A Suprema Corte retirou na segunda-feira o processo criminal contra o professor da Universidade Ashoka, Ali Khan Mahmudabad, por causa de suas postagens nas redes sociais sobre a operação transfronteiriça de Sindoor contra o Paquistão, depois que o governo de Haryana concordou com a proposta do tribunal de rejeitar sua acusação como um “ato único de magnanimidade”.
O Chefe de Justiça da Índia (CJI) Surya Kant e a Juíza Joimala Bagchi registraram a declaração do estado e ordenaram o fechamento. “Muito misericordiosamente, o Estado, num ato único de magnanimidade, decidiu não sancionar a acusação. Assim, os processos pendentes perante o Magistrado de Primeira Classe, Sonepat, onde a acusação já foi apresentada, são instruídos a serem encerrados por falta de acusação.”
O Procurador-Geral Adicional (ASG) SV Raju, representando o governo de Haryana, disse ao tribunal que, de acordo com a proposta do tribunal de 6 de janeiro, o estado considerou uma medida única que o caso pudesse ser encerrado com a renúncia às sanções da acusação. “Este caso está encerrado. Como um ato único de generosidade, o Estado decidiu suspender as sanções.” Raju pediu ao tribunal que aprovasse uma ordem para evitar que Mahmudabad recorresse a tais atos no futuro.
O tribunal disse que não tinha motivos para duvidar que Mahmudabad, um professor altamente qualificado e especialista na área, agiria com prudência. “Somos todos cidadãos responsáveis, mas às vezes a situação torna-se muito delicada”, disse o tribunal. “Não queremos nenhuma discussão em tribunal aberto porque tudo pode ser lido nas entrelinhas.”
O advogado sênior Siddharth Luthra, representando Mahmudabad, disse: “Esta é uma pista suficiente para o peticionário.” Ele apelou ao tribunal para devolver o passaporte de Mahmudabad preservado no tribunal de primeira instância.
Mahmudabad foi preso em maio de 2025 por causa de postagens no Facebook sobre a Operação Sindur, após reclamações sobre seus comentários sobre contenção militar e “patriotismo performativo”. Em 21 de maio de 2025, o Supremo Tribunal Federal concedeu-lhe fiança provisória e facilitou as condições para que ele pudesse escrever online. Ele criou uma Equipe Especial de Investigação (SIT) para investigar as publicações de Mahmudabad.

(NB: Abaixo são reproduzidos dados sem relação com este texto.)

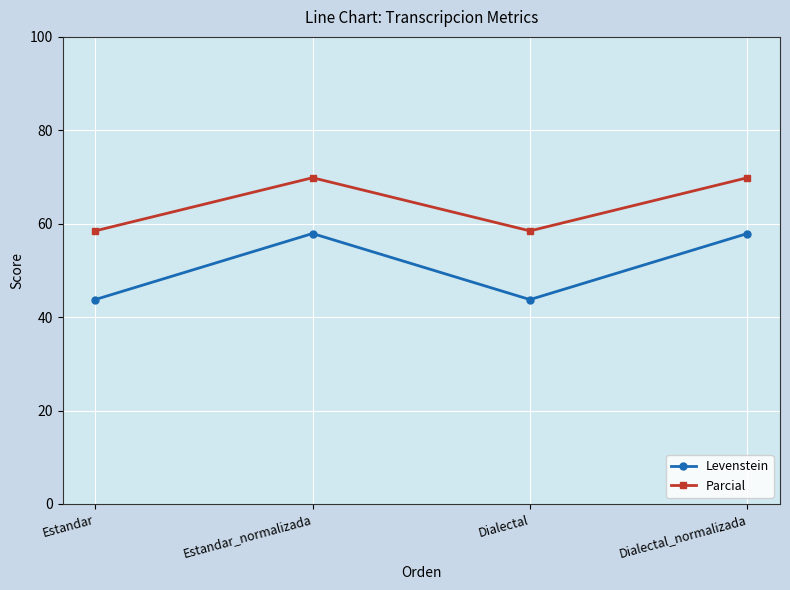

Reading right to left, extract all data points from this chart.

Levenstein: 57.9	43.8	57.9	43.8
Parcial: 69.8	58.5	69.8	58.5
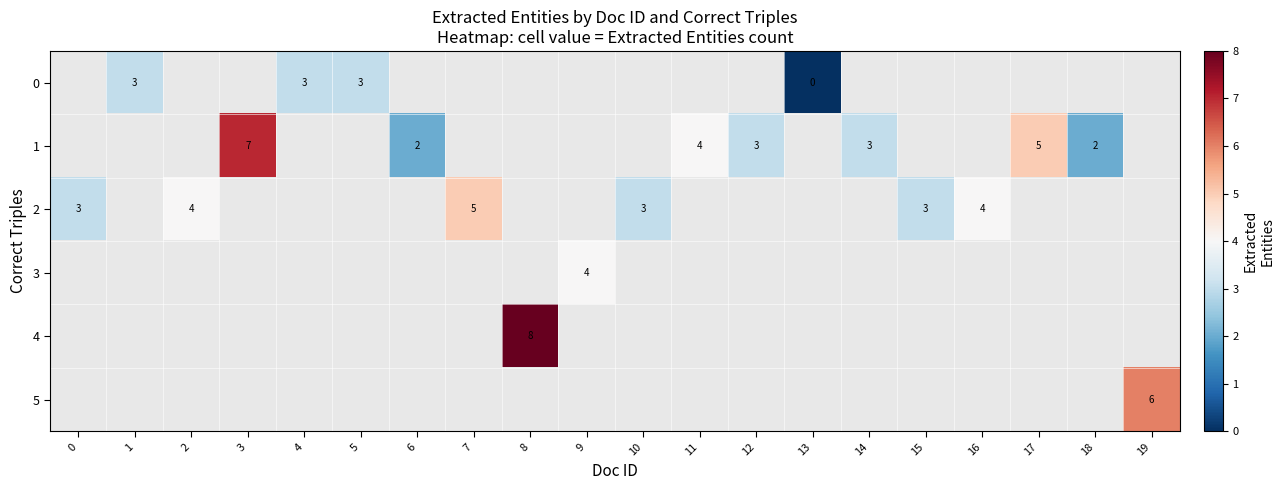

What is the maximum value shown in the chart?

8.0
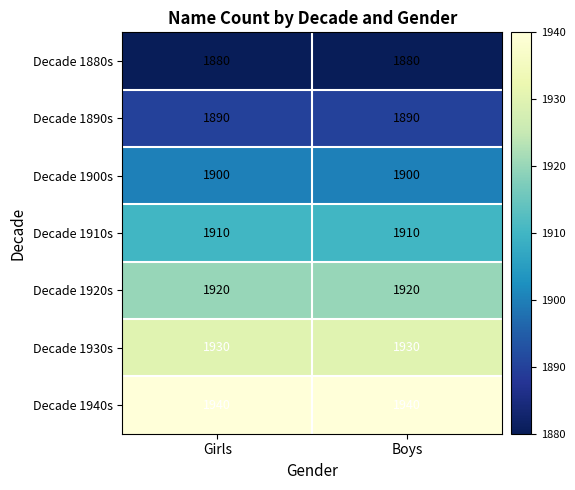

Which series has the largest total across all categories?

Decade 1940s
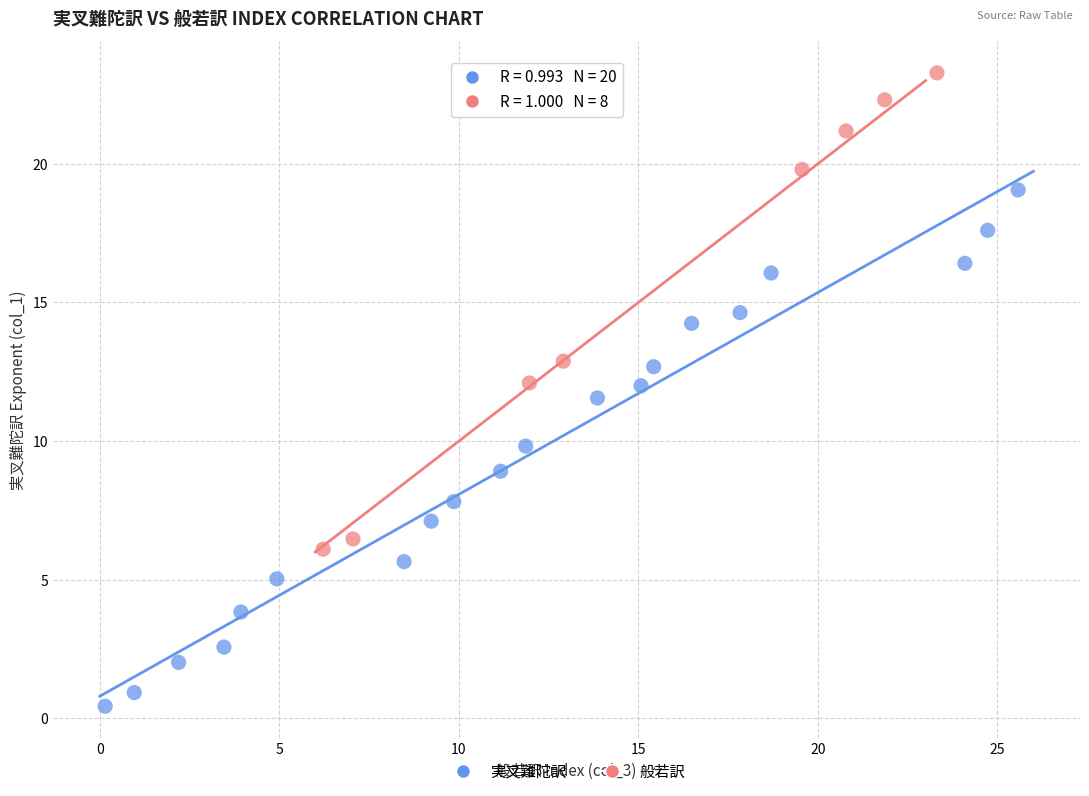

Which series contains the highest Y value?

般若訳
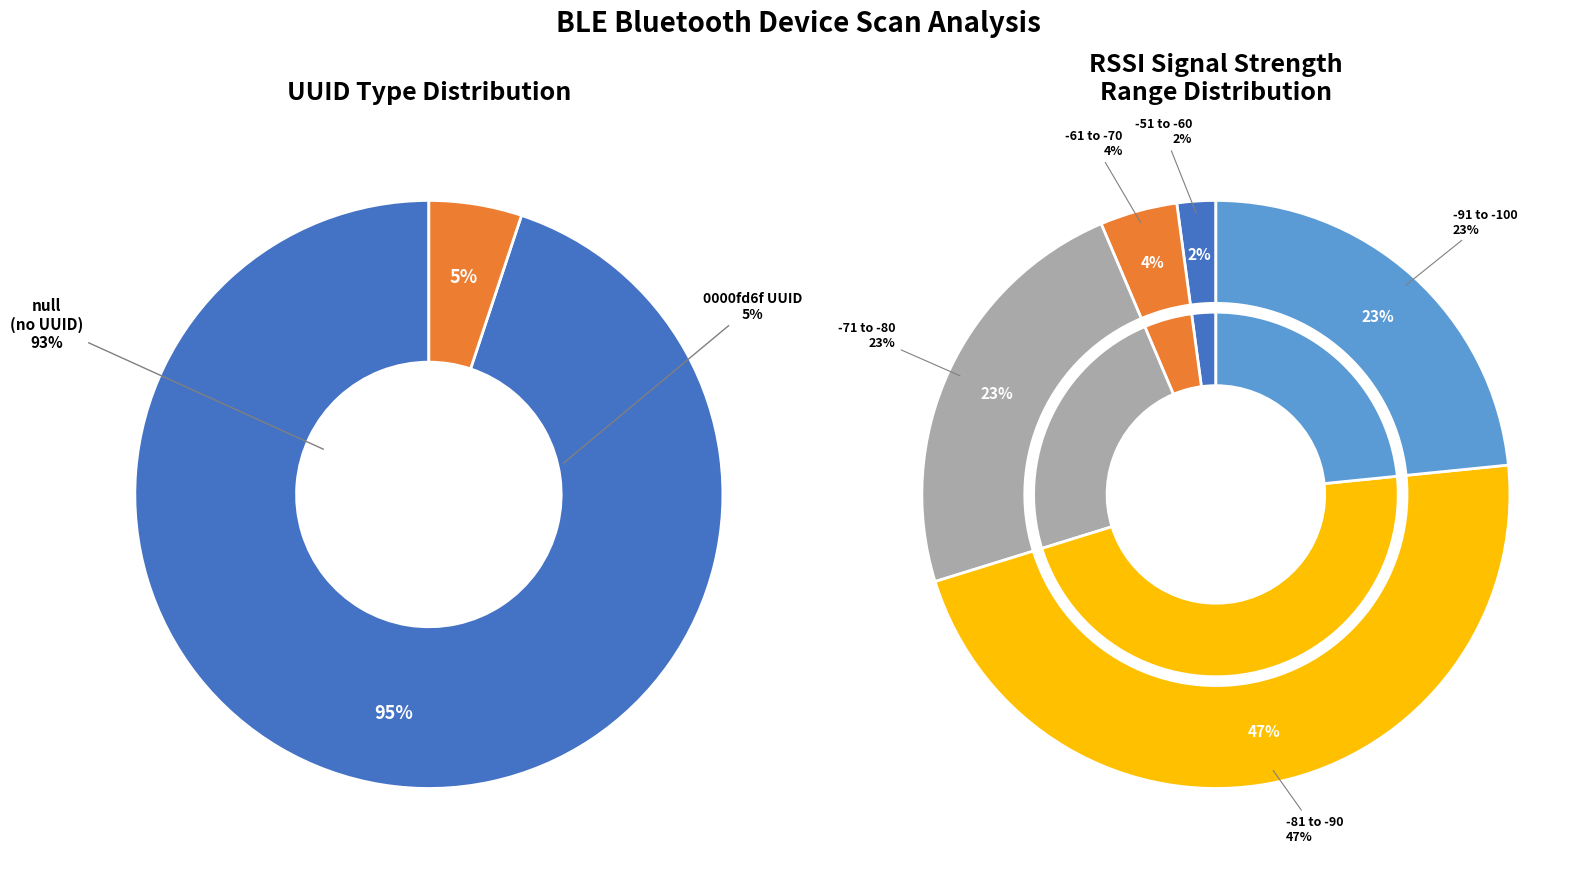

Between 0000fd6f-0000-1000-8000-00805f9b34fb and null, which is larger?

null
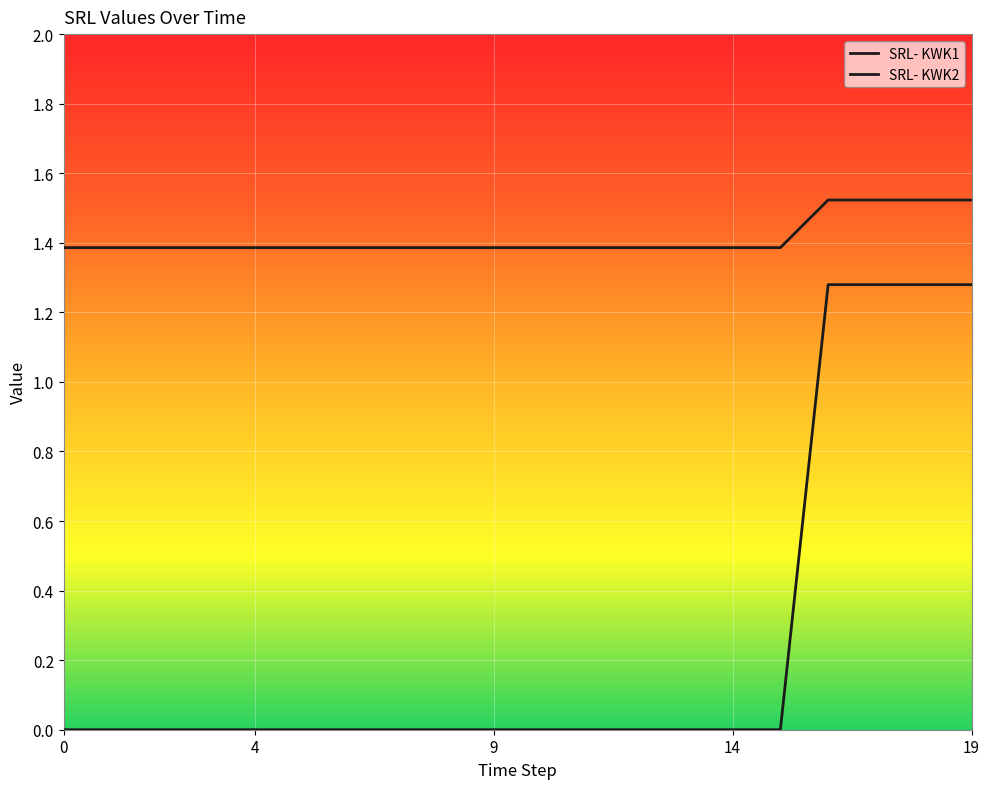

Reading left to right, extract all data points from this chart.

SRL- KWK1: 0=1.4	1=1.4	2=1.4	3=1.4	4=1.4	5=1.4	6=1.4	7=1.4	8=1.4	9=1.4	10=1.4	11=1.4	12=1.4	13=1.4	14=1.4	15=1.4	16=1.5	17=1.5	18=1.5	19=1.5
SRL- KWK2: 0=0.0	1=0.0	2=0.0	3=0.0	4=0.0	5=0.0	6=0.0	7=0.0	8=0.0	9=0.0	10=0.0	11=0.0	12=0.0	13=0.0	14=0.0	15=0.0	16=1.3	17=1.3	18=1.3	19=1.3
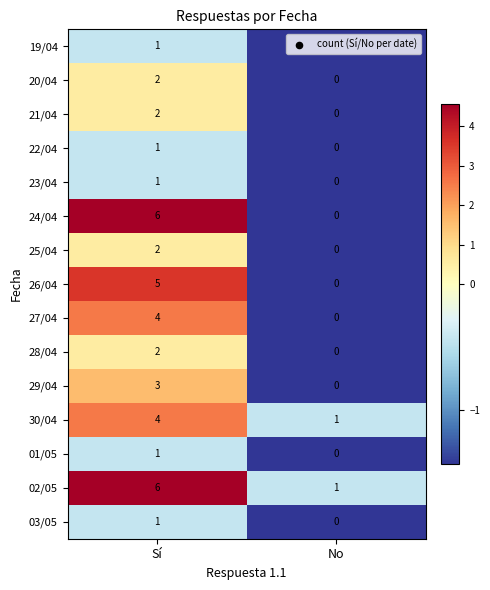

Rank the categories by 03/05 value from lowest to highest.

No, Sí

Em janeiro, a SIT informou ao tribunal que havia procurado o governo estadual em 22 de agosto de 2025 para sanção do processo. De acordo com o Bharatiya Nyaya Sanhita, a sanção prévia do Governo Central ou do Estado é necessária para julgamentos de crimes que envolvam incitamento à inimizade (Secção 196), declarações prejudiciais à integridade nacional (Secção 197) e declarações que envolvam perturbação da ordem pública (Secção 353).
Anteriormente, o Supremo Tribunal anulou o processo criminal contra Mahmudabad num dos dois casos e ordenou que o tribunal de primeira instância não julgasse o segundo caso. Em novembro, a SIT recomendou que um caso fosse encerrado, pois as mesmas alegações estavam relacionadas com outro no qual a polícia de Haryana apresentou queixa.